Philips et al. found PTH to be a significant predictor for hypocalcemia after unplanned parathyroidectomy. PTH ≤ 15.5 significantly increases the risk of developing hypocalcemia, and prophylactic ≥1000 mg elementary calcium is recommended for these patients12. In another study, the preoperative PTH level was found to be one of the most important factors associated with postoperative hypocalcemia in patients who underwent thyroidectomy21. Soares et al. showed that postoperative hypocalcemia was associated only with parathyroid hormone and the preoperative vitamin D levels of patients were no different in those with or without hypocalcemia. In that study serum 25(OH)D concentrations were not found to be predictors for hypocalcemia22. Falcone et al. concluded that 25(OH)D did not predict postoperative hypocalcemia23. Lang et al. reported that preoperative 25(OH)D deficit (≤20 ng/mL) did not increase the post-thyroidectomy hypocalcemia rate24. However, Al-Khatib et al. showed that patients with preoperative 25OHD levels ≤25 nmoL/L had a 7.3 fold higher risk of developing post-thyroidectomy hypocalcemia25. Hence, the role of vitamin D level as a predictor for hypocalcemia is still controversial.
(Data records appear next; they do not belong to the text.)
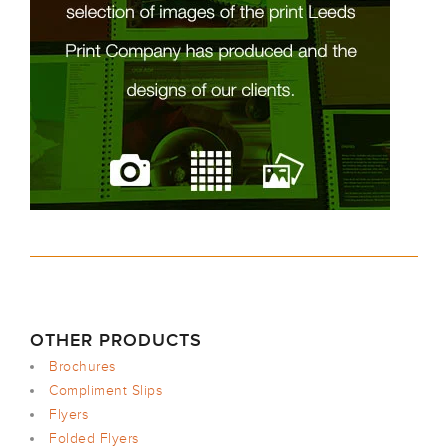
OTHER PRODUCTS
Brochures
Compliment Slips
Flyers
Folded Flyers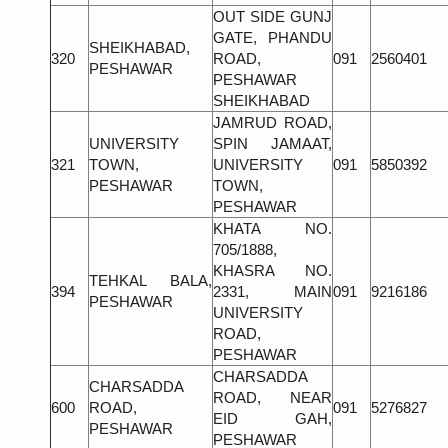
OUT SIDE GUNJ
GATE, PHANDU
SHEIKHABAD,
320
ROAD,
091
2560401
PESHAWAR
PESHAWAR
SHEIKHABAD
JAMRUD ROAD,
UNIVERSITY
SPIN JAMAAT,
321
TOWN,
UNIVERSITY
091
5850392
PESHAWAR
TOWN,
PESHAWAR
KHATA NO.
705/1888,
KHASRA NO.
TEHKAL BALA,
394
2331, MAIN
091
9216186
PESHAWAR
UNIVERSITY
ROAD,
PESHAWAR
CHARSADDA
CHARSADDA
ROAD, NEAR
600
ROAD,
091
5276827
EID GAH,
PESHAWAR
PESHAWAR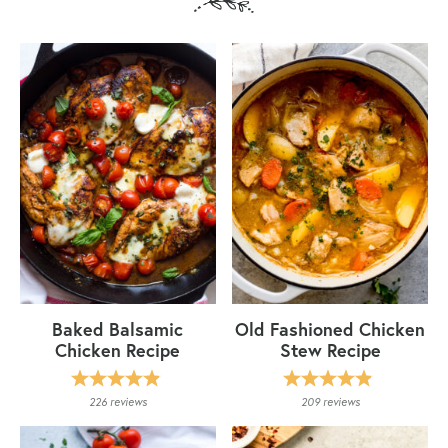
Baked Balsamic
Old Fashioned Chicken
Chicken Recipe
Stew Recipe
226
reviews
209
reviews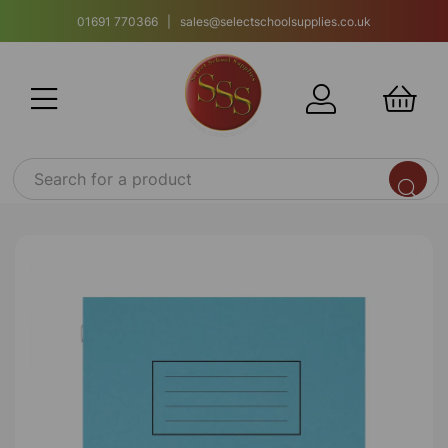
01691 770366 | sales@selectschoolsupplies.co.uk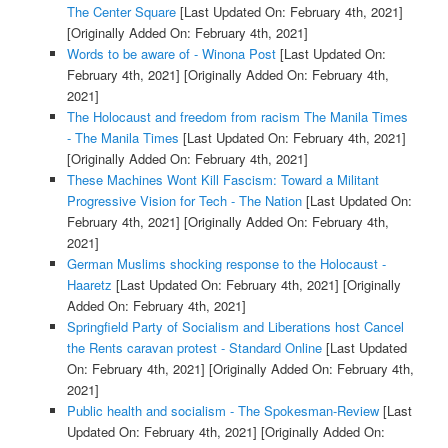
The Center Square
[Last Updated On: February 4th, 2021]
[Originally Added On: February 4th, 2021]
Words to be aware of - Winona Post
[Last Updated On:
February 4th, 2021]
[Originally Added On: February 4th,
2021]
The Holocaust and freedom from racism The Manila Times
- The Manila Times
[Last Updated On: February 4th, 2021]
[Originally Added On: February 4th, 2021]
These Machines Wont Kill Fascism: Toward a Militant
Progressive Vision for Tech - The Nation
[Last Updated On:
February 4th, 2021]
[Originally Added On: February 4th,
2021]
German Muslims shocking response to the Holocaust -
Haaretz
[Last Updated On: February 4th, 2021]
[Originally
Added On: February 4th, 2021]
Springfield Party of Socialism and Liberations host Cancel
the Rents caravan protest - Standard Online
[Last Updated
On: February 4th, 2021]
[Originally Added On: February 4th,
2021]
Public health and socialism - The Spokesman-Review
[Last
Updated On: February 4th, 2021]
[Originally Added On: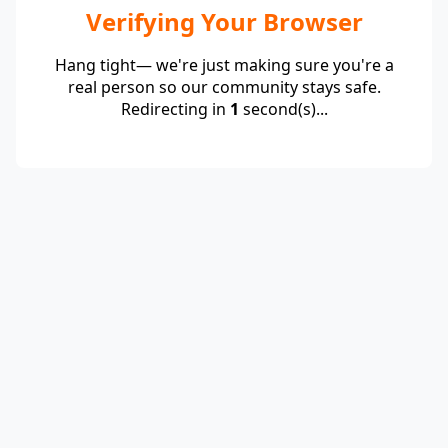
Verifying Your Browser
Hang tight— we're just making sure you're a
real person so our community stays safe.
Redirecting in
1
second(s)...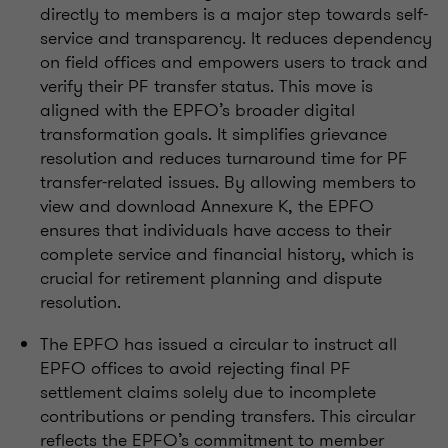
directly to members is a major step towards self-
service and transparency. It reduces dependency
on field offices and empowers users to track and
verify their PF transfer status. This move is
aligned with the EPFO’s broader digital
transformation goals. It simplifies grievance
resolution and reduces turnaround time for PF
transfer-related issues. By allowing members to
view and download Annexure K, the EPFO
ensures that individuals have access to their
complete service and financial history, which is
crucial for retirement planning and dispute
resolution.
The EPFO has issued a circular to instruct all
EPFO offices to avoid rejecting final PF
settlement claims solely due to incomplete
contributions or pending transfers. This circular
reflects the EPFO’s commitment to member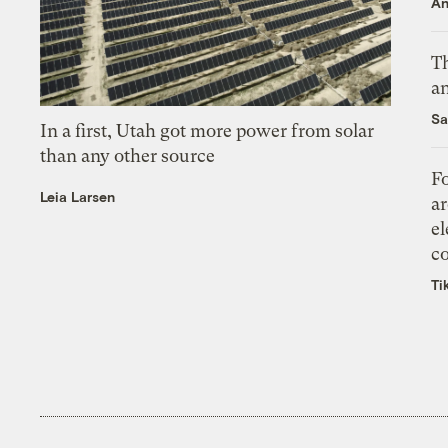
An
Th
an
Sa
In a first, Utah got more power from solar
than any other source
Fo
Leia Larsen
ar
el
co
Ti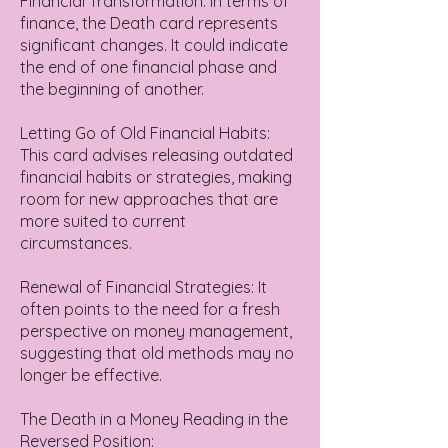
Financial Transformation: In terms of
finance, the Death card represents
significant changes. It could indicate
the end of one financial phase and
the beginning of another.
Letting Go of Old Financial Habits:
This card advises releasing outdated
financial habits or strategies, making
room for new approaches that are
more suited to current
circumstances.
Renewal of Financial Strategies: It
often points to the need for a fresh
perspective on money management,
suggesting that old methods may no
longer be effective.
The Death in a Money Reading in the
Reversed Position: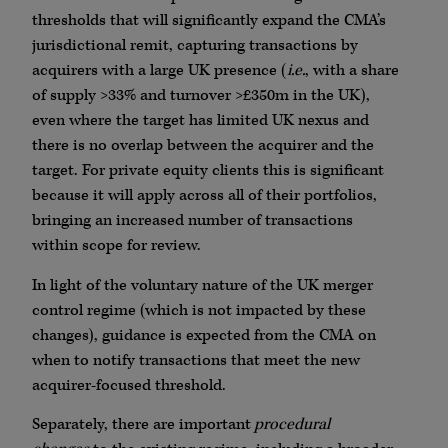
thresholds that will significantly expand the CMA’s
jurisdictional remit, capturing transactions by
acquirers with a large UK presence (
i.e.
, with a share
of supply >33% and turnover >£350m in the UK),
even where the target has limited UK nexus and
there is no overlap between the acquirer and the
target. For private equity clients this is significant
because it will apply across all of their portfolios,
bringing an increased number of transactions
within scope for review.
In light of the voluntary nature of the UK merger
control regime (which is not impacted by these
changes), guidance is expected from the CMA on
when to notify transactions that meet the new
acquirer-focused threshold.
Separately, there are important
procedural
Interestingly, in the current study, a relationship was observed between postparathyroidectomy transient hypocalcemia and preoperative 25(OH)D levels, and the 25(OH)D level was seen to predict hypocalcemia in patients with primary hyperparathroidism after parathyroidectomy. Theoretically, patients with reduced serum Vitamin D levels are more prone to develop hypocalcemia due to a higher dependency on PTH-induced bone and renal re-absorption mechanisms22. Decreased serum calcium due to functional hypoparathyroidism causes reductions in bone reabsorption and increases in bone formation and an increased influx of calcium into bone. Following parathyroidectomy in patients with primary hyperparathyroidism, hypocalcemia is further exacerbated by increased calcium excretion and decreased intestinal calcium absorption owing to reduced PTH-mediated renal 1,25 dihydroxyvitamin D production further exacerbate a hypocalcemia12. In patients with vitamin D deficiency, calcium homeostasis is provided by increasing PTH secretion in the blood. In the current study, transient hypoparathyroidism was determined more in the vitamin D deficiency and insufficiency groups (p = 0.04). This may be related to the higher preoperative PTH level than normal due to the secondary hyperparathyroidism effect. In a previous study, the rate of hypocalcemia was found to be high in patients with preoperative PTH near the upper limit (p < 0.01)21. Therefore, the preoperative PTH level in vitamin D deficiency may not reflect the reality.

The main limitation of this study was the retrospective design, and not measured urine calcium creatinine ratio. But we were collected 24 hour urine second time in patients who we do not sure 24 hour urine calcium excretion value. However, to the best of our knowledge, this is the first study in literature to have investigated the relationship between postoperative hypocalcemia and vitamin D after parathyroidectomy.

In conclusion, parathyroidectomy remains the only curative treatment option for PHPT and preoperative vitamin D replacement may significantly reduce postoperative hypocalcemia rates.

The influence of preoperative vitamin D on the development of hypocalcemia occurrence requires more studies on postoperative hypocalcemia relationship with vitamin D after parathyroidectomy.